Regular attenders used to be people who went to church three or more weekends each month—or even several times a week. Now people who show up once every four to six weeks consider themselves regular churchgoers. Many pastors and church leaders are accounting for sporadic attendance in their ministry planning.

The Barna Group went on to discover that those who are going to church in order to “get closer to God” are finding themselves unfulfilled. This may be a factor in why so many have stopped attending as frequently as they once did, or even altogether. “Adults are aware of their very real spiritual needs, yet they are increasingly dissatisfied with the church’s attempt to meet those spiritual needs and are turning elsewhere.”

What’s the problem?

In trying to appeal to the culture that’s slipping through their pews, many churches have made themselves useless to the people they wish to pursue. What they offer the world is not irreplaceable.
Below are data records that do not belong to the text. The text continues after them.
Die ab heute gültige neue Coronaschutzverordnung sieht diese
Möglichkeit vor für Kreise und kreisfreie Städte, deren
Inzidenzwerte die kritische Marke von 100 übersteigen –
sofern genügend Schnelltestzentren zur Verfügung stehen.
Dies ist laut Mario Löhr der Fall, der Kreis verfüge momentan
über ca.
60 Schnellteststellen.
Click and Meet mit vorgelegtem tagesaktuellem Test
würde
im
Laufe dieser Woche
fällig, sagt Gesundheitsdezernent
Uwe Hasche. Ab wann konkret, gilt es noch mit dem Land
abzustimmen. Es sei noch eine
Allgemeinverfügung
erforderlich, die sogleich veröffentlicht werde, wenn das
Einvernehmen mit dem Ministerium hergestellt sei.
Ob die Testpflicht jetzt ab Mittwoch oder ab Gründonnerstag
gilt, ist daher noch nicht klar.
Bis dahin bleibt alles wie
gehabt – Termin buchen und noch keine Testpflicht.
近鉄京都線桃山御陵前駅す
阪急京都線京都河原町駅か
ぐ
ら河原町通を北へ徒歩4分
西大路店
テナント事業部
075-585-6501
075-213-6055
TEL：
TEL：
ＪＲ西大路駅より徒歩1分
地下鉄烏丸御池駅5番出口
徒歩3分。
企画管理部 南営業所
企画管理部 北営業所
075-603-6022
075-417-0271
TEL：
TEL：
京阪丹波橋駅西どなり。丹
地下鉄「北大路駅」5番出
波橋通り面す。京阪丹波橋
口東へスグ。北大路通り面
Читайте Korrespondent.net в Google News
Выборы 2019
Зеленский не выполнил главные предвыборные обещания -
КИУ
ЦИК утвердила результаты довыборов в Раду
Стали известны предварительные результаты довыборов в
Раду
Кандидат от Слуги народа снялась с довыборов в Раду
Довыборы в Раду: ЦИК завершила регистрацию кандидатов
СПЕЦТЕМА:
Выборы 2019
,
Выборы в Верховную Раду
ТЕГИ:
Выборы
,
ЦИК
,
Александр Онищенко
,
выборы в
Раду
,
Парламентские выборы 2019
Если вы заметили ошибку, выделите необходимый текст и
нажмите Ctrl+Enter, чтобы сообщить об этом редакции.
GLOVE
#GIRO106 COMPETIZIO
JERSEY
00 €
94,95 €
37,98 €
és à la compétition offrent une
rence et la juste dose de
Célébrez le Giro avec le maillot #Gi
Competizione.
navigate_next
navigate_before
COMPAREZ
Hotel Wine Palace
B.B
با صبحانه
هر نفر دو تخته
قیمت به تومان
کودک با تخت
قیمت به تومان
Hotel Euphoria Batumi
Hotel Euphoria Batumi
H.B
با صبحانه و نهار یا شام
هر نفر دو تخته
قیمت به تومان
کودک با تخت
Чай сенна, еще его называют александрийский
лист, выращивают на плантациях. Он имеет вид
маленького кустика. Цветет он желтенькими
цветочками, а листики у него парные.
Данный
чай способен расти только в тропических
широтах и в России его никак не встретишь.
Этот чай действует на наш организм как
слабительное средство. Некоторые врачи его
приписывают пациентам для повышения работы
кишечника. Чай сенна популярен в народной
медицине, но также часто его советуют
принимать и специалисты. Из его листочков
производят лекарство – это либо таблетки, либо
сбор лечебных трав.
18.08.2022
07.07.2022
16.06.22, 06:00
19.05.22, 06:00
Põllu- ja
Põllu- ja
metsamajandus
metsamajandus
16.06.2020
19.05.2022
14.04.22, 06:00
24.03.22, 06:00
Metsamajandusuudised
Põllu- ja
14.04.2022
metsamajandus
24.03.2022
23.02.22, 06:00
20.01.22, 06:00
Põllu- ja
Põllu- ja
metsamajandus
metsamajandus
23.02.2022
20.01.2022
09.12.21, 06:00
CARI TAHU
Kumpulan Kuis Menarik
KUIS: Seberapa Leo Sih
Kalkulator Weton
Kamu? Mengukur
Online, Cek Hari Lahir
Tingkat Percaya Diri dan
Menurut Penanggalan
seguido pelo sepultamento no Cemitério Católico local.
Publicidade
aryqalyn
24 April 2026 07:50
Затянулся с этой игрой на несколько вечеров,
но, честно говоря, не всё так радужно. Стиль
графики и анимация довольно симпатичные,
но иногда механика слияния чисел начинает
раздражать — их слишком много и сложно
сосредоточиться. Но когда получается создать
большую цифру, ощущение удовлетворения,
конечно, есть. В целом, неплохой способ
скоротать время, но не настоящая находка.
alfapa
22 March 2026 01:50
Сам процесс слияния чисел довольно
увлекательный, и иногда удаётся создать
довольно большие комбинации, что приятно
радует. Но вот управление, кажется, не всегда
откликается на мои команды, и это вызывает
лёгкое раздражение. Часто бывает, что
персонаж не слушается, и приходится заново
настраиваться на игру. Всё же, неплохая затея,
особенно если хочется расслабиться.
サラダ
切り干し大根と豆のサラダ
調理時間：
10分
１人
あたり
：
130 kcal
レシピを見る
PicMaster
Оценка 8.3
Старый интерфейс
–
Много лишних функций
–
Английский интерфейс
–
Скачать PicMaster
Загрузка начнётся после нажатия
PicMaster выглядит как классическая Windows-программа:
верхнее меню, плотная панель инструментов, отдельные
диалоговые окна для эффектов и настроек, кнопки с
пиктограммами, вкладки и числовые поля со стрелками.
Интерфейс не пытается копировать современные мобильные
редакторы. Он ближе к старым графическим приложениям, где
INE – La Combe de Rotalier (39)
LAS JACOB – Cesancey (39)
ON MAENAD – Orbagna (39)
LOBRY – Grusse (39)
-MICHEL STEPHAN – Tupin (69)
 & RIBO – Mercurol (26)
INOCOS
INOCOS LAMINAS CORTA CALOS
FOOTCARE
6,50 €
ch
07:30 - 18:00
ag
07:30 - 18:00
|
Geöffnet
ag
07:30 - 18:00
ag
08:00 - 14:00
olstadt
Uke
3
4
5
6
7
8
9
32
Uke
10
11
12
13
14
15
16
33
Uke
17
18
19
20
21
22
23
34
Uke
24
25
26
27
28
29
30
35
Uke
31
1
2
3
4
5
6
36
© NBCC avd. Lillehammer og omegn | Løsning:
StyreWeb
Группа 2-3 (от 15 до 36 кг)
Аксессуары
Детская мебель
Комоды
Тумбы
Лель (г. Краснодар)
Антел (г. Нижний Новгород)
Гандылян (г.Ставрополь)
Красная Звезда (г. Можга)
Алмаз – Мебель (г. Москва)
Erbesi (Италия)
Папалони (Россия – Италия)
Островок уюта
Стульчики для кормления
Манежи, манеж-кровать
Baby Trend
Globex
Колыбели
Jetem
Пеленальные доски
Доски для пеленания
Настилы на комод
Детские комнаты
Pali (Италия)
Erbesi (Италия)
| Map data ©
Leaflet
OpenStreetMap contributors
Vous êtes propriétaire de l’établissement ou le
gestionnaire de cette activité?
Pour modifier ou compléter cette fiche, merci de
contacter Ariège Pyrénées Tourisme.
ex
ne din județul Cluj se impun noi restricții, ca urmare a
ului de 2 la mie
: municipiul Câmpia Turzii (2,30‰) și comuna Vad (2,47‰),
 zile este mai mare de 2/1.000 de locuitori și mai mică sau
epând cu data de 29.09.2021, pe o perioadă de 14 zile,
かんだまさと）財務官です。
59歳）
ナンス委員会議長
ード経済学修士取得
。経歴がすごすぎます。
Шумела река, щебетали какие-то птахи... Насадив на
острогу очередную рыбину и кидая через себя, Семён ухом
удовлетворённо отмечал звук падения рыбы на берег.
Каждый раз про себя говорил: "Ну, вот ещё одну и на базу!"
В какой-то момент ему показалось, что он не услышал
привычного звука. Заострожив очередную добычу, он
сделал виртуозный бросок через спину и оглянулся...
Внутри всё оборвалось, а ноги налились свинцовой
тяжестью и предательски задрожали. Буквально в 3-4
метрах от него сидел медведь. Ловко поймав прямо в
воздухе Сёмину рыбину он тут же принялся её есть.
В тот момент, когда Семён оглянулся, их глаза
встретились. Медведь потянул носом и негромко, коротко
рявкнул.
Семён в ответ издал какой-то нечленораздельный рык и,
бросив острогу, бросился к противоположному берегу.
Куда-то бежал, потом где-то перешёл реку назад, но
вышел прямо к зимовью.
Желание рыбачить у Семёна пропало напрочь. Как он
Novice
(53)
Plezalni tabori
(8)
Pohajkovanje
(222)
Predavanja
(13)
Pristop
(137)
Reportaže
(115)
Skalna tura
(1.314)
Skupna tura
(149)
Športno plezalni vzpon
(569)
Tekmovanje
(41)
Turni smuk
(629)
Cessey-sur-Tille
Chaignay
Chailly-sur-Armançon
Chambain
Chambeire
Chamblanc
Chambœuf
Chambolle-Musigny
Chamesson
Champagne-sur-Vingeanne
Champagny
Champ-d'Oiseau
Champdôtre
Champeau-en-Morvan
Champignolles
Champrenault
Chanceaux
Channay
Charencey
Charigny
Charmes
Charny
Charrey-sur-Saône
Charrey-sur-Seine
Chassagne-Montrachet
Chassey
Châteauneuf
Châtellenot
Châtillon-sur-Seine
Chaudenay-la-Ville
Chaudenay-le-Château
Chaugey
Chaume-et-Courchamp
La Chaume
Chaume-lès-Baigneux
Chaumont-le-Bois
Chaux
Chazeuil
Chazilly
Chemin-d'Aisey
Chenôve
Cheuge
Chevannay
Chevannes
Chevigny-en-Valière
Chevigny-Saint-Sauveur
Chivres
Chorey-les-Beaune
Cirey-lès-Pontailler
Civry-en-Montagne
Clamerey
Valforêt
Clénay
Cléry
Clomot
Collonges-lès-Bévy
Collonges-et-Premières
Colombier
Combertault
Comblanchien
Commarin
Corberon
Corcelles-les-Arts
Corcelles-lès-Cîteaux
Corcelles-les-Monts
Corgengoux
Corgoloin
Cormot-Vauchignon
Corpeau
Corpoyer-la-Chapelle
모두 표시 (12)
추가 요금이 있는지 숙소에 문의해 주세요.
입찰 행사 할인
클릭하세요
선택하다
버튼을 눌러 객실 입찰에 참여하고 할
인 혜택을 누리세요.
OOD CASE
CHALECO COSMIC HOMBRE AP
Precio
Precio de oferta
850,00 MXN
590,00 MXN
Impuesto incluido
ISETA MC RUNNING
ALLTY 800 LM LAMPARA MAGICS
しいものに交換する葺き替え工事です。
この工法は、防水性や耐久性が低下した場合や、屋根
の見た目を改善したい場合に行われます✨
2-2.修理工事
It can be found in coffee shops, “conversations”, and concerts (often the coffee and the music outside the church are better anyway!). The people who leave church, or only go sporadically, are not convinced that they need what happens in the church when we gather together. This is because, in the words of Alexander Schmemann, “In church today, we so often find we meet only the same old world, not Christ and His Kingdom.  We do not realize that we never get anywhere because we never leave any place behind us.” (For the Life of the World, 28). We have so domesticated worship that people can get it on their couches at home.

We need to recover a sense of the heavenliness of worship. According to the Bible, when we gather together for corporate worship, we gather to “taste the heavenly gift”. The supernatural powers of the age to come (the heavenly state) are breaking into this present age and making us partakers of God Himself (Hebrews 6:4). We are coming to “the heavenly Jerusalem, and to myriads of angels, to the general assembly and the church of the firstborn who are enrolled in heaven, and to God, the judge of all, and to the spirits of the righteous made perfect, and to Jesus, the mediator of a new covenant, and to the sprinkled blood, which speaks better than the blood of Abel.” (Hebrews 12:22-24). The church is the place of heavenly communion with the Body and Blood of Christ (1 Corinthians 10:16), and Christ Himself is in our midst every time we gather! (Revelation 2:1).

The question of whether or not one should go to church is eclipsed by the absurdity of not going. If the church is where Jesus promises to be, and to meet with His people, if it’s the place where our hearts are lifted up to heaven to commune with Jesus, then where on earth would we rather be? If we can once again begin to believe what the Bible says about worship, we will see that there is nothing more divine, more exciting, or more necessary for us as Christians.  Divine because through it we are being transformed, exciting because heaven is breaking in on us, and necessary because we cannot get Christ’s Body and Blood at home, or in a coffee shop.